Le 6 octobre dernier, le président français rencontrait le président d’Apple à Paris. Doit-on y voir un rendez-vous d’affaires ou une réunion de chefs d’Etat ?
En 1967, le journaliste Jean-Jacques Servan-Schreiber publiait Le défi américain, un bestseller en France et aux Etats-Unis. Le Français observait dans son ouvrage que les grands groupes américains — IBM, Ford ou Boeing à l’époque — étaient plus puissants que certains Etats européens. Il en concluait que l’Union Européenne devait se renforcer et adopter des projets communs. L’avionneur Airbus, une coopération entre la France, l’Allemagne de l’Ouest et le Royaume-Uni, vit le jour en 1970 mais depuis lors, pas grand-chose. Le même livre pourrait être écrit aujourd’hui avec Emmanuel Macron dans le rôle de Servan-Schreiber, à la suite de sa rencontre avec Tim Cook, le président d’Apple.

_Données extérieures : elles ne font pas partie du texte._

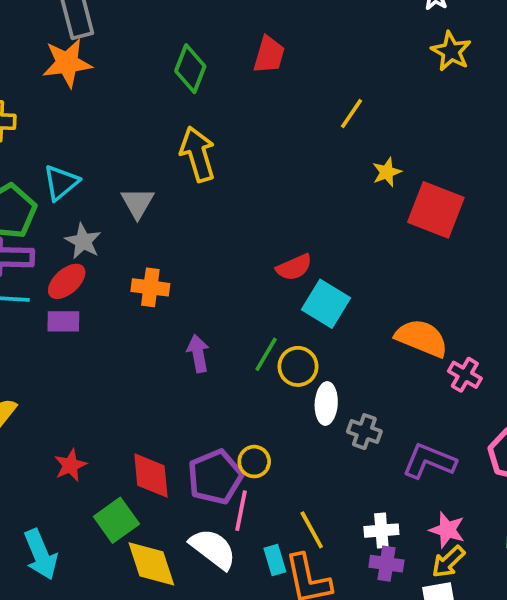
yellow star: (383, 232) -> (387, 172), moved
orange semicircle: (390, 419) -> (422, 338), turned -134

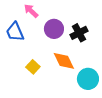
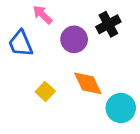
black cross: (79, 33) -> (108, 24), moved

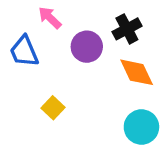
orange diamond: (88, 83) -> (137, 72), moved

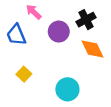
yellow square: (53, 108) -> (24, 74), moved
cyan circle: (141, 127) -> (67, 89), moved

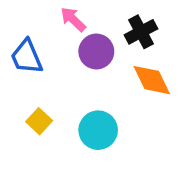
pink arrow: (34, 12) -> (73, 19), moved
cyan circle: (67, 89) -> (98, 130), moved

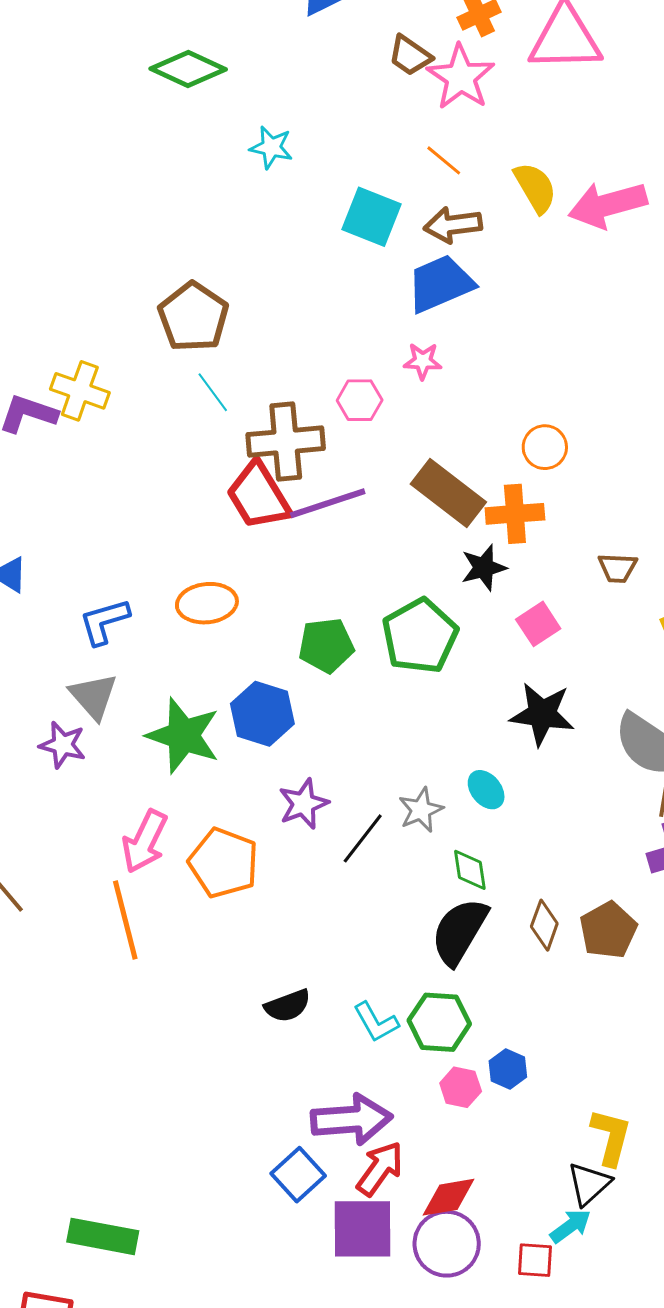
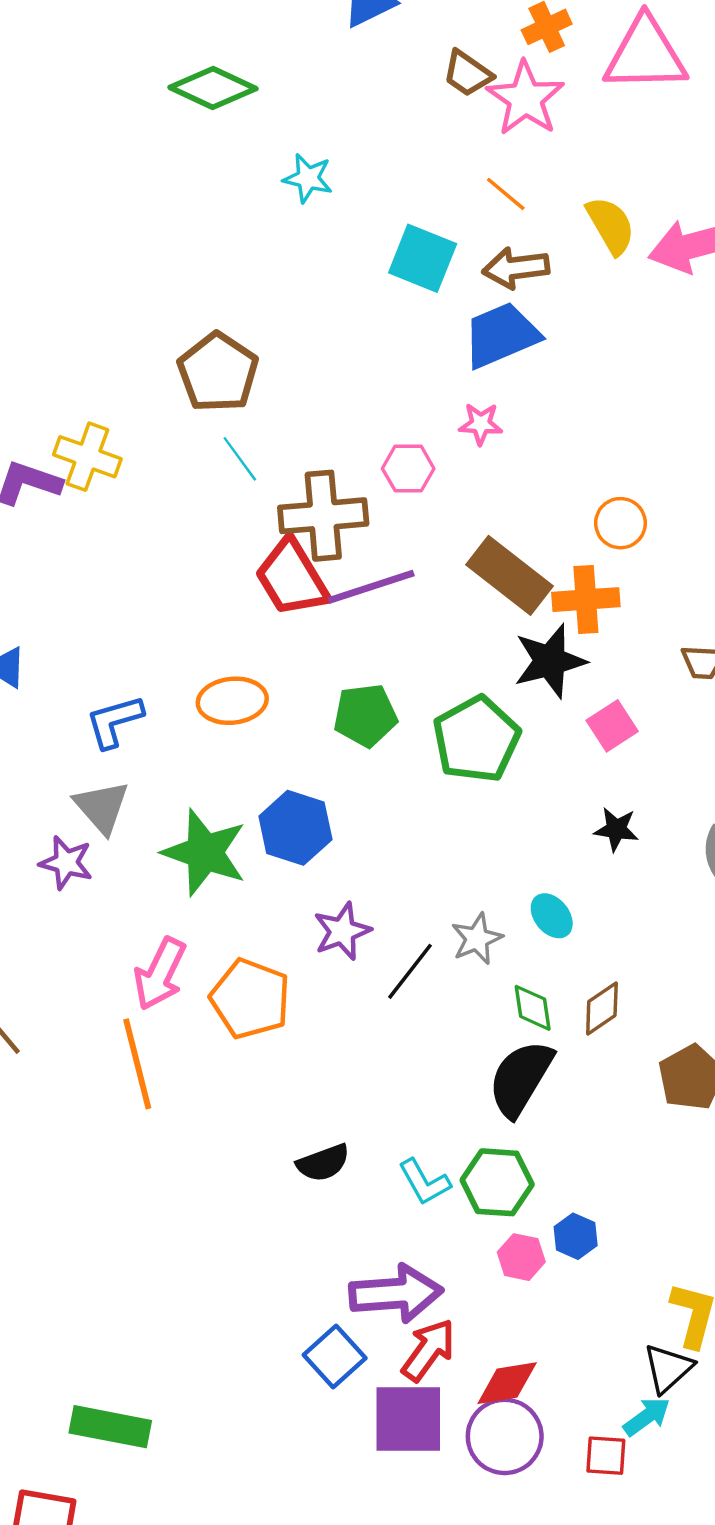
black star: (484, 568) -> (550, 661), size x1.4
green pentagon: (326, 645) -> (365, 715), moved
black star: (542, 714) -> (616, 829), size x0.6
brown diamond: (544, 925) -> (602, 1008), moved, turned 36

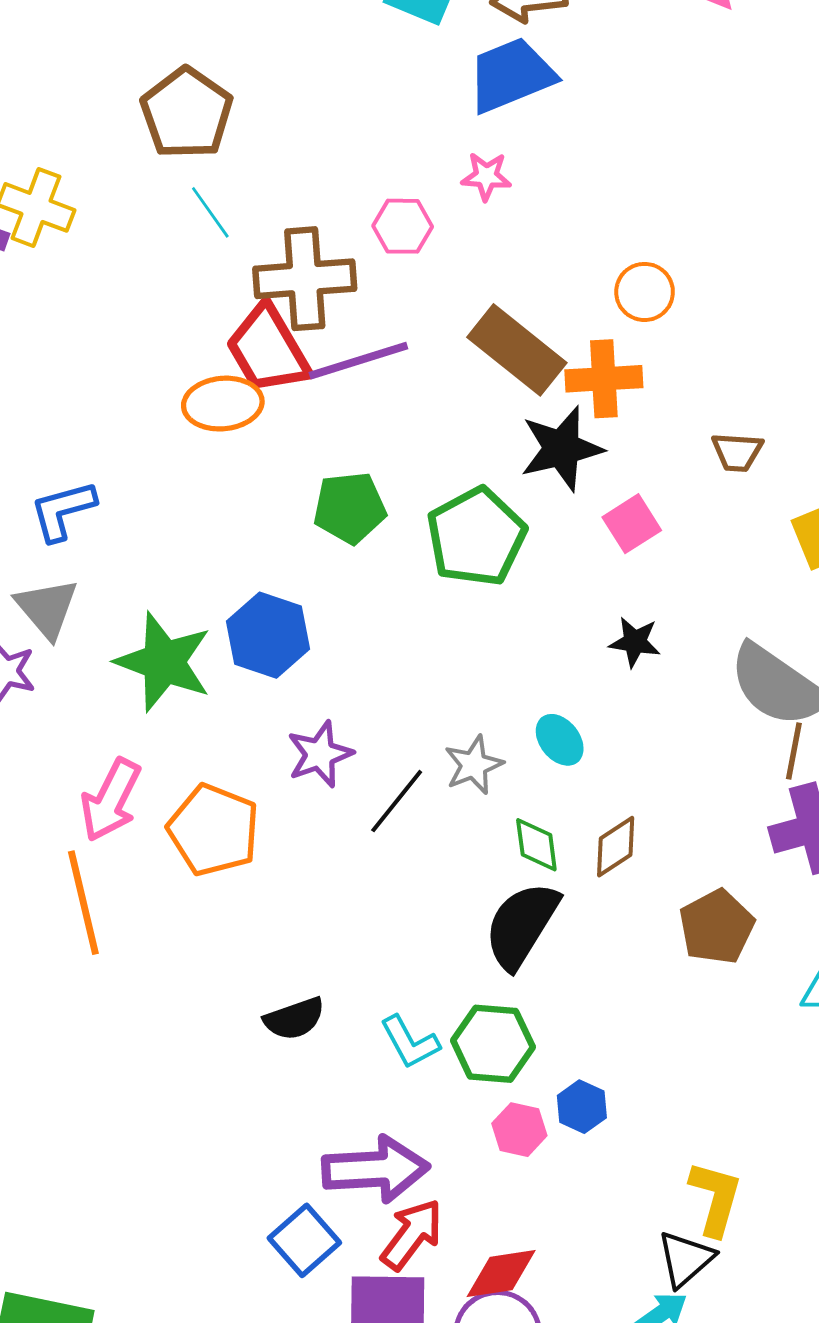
orange ellipse: (232, 701) -> (223, 404), moved

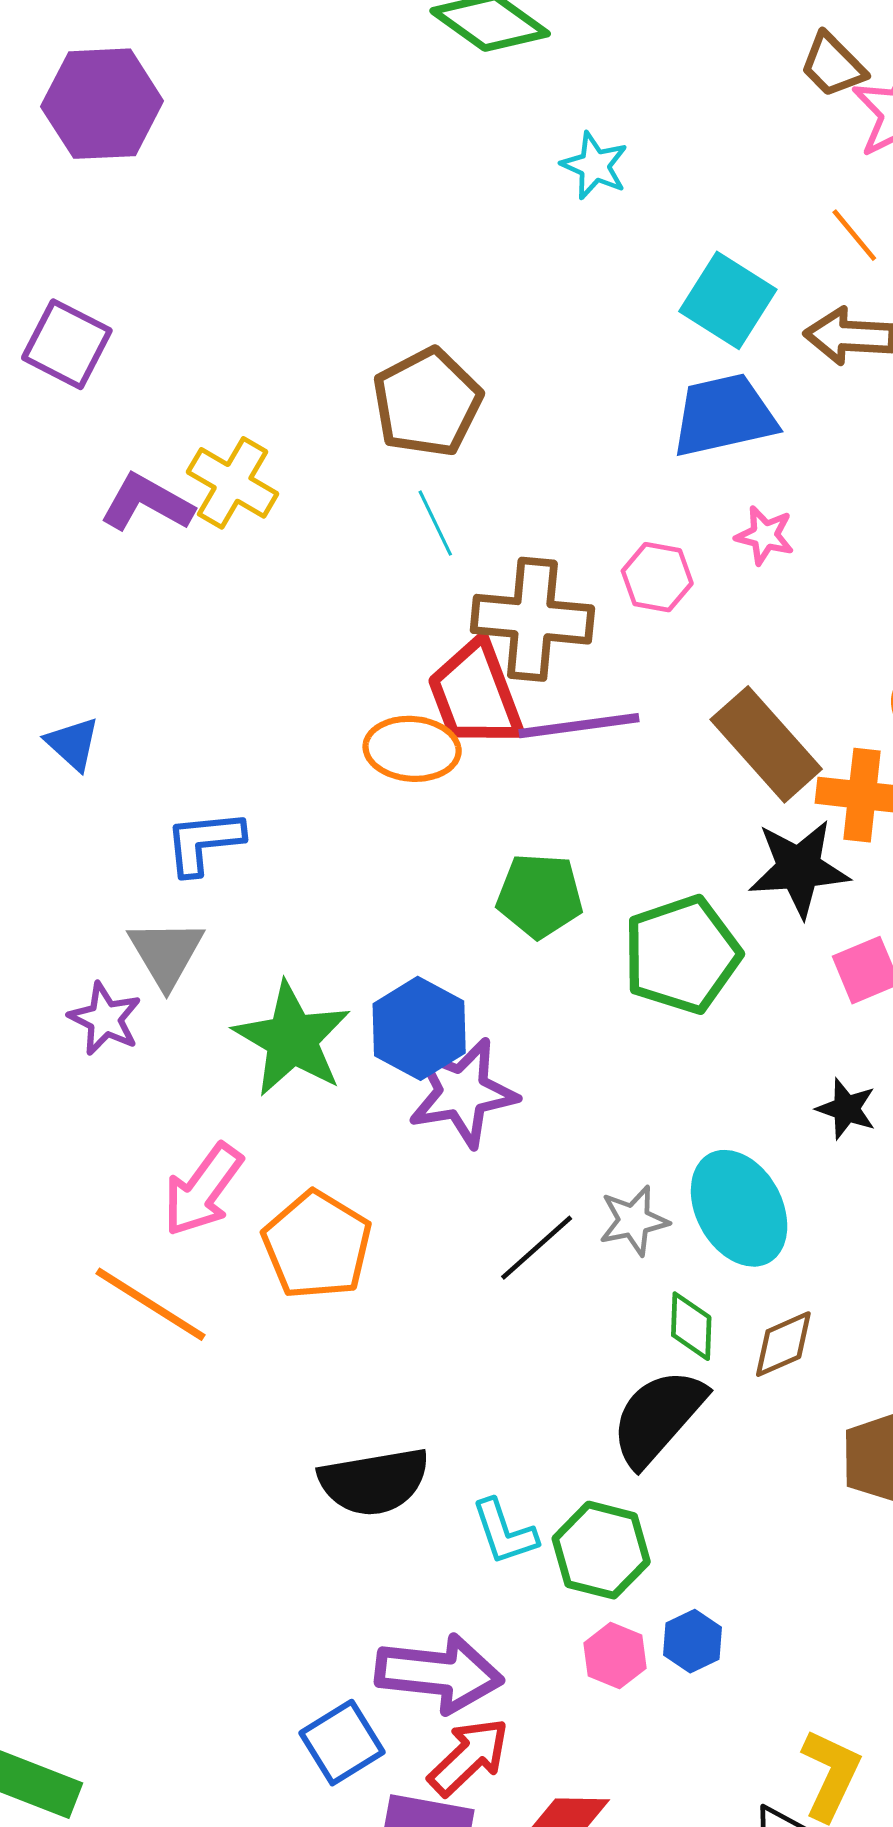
blue trapezoid: (511, 75) -> (724, 415), moved
cyan ellipse: (560, 740) -> (739, 1208), size x1.8
purple star: (320, 754) -> (463, 1092), moved, size x1.4
orange line: (83, 903) -> (151, 1304), turned -54
black semicircle: (294, 1019) -> (374, 1482), size x1.5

Apple est un empire mondial, dont nul sur la planète ne peut se passer. C’est un monopole qui accompagne notre vie quotidienne, oriente notre existence et lit dans nos pensées. Comme Google, Facebook et Amazon, Apple a asphyxié toutes les plateformes concurrentes. Les utilisateurs et employés d’Apple, venus de toutes les nations, ont adopté une identité nouvelle, les « Appleites« .
Les Européens qui ont raté ce virage technologique ont peu de moyens de rétorquer : Macron souhaiterait qu’Apple paye enfin des impôts et crée plus d’emplois en France. Apple doit annoncer prochainement son implantation à la Station F, l’incubateur inauguré cet été dans le XIIIe arrondissement. Mais si trop d’impôts sont exigés d’Apple, l’entreprise boudera la France. Emmanuel Macron et Tim Cook, au terme de leur réunion, ont fait bonne figure. Le dialogue a été « constructif », affirme l’Elysée. « La discussion va se poursuivre. » Mais Macron n’ira pas bien loin et l’Europe, même unie, n’arrachera pas à Apple plus qu’une amende pour abus de monopole.
Il n’y aura probablement jamais d’Apple européen et peut-être les membre de l’U.E. devraient-ils prendre acte des nouveaux rapports de force avec les entreprises mondiales. Les Etats européens devraient se concentrer sur ce qu’ils savent faire et que le GAFA [Google, Apple, Facebook, Amazon] ne font pas — assurer la sécurité des citoyens et leur solidarité —, et laisser aux entrepreneurs le soin d’innover et de produire. Il n’est pas certain que se mêler de la création de start-up, une passion chez Macron, soit le rôle de l’Etat ni même de quelque utilité. Aussi innovant soit-il, tout créateur français de start-up ne rêve que de se vendre à Apple ou à Google.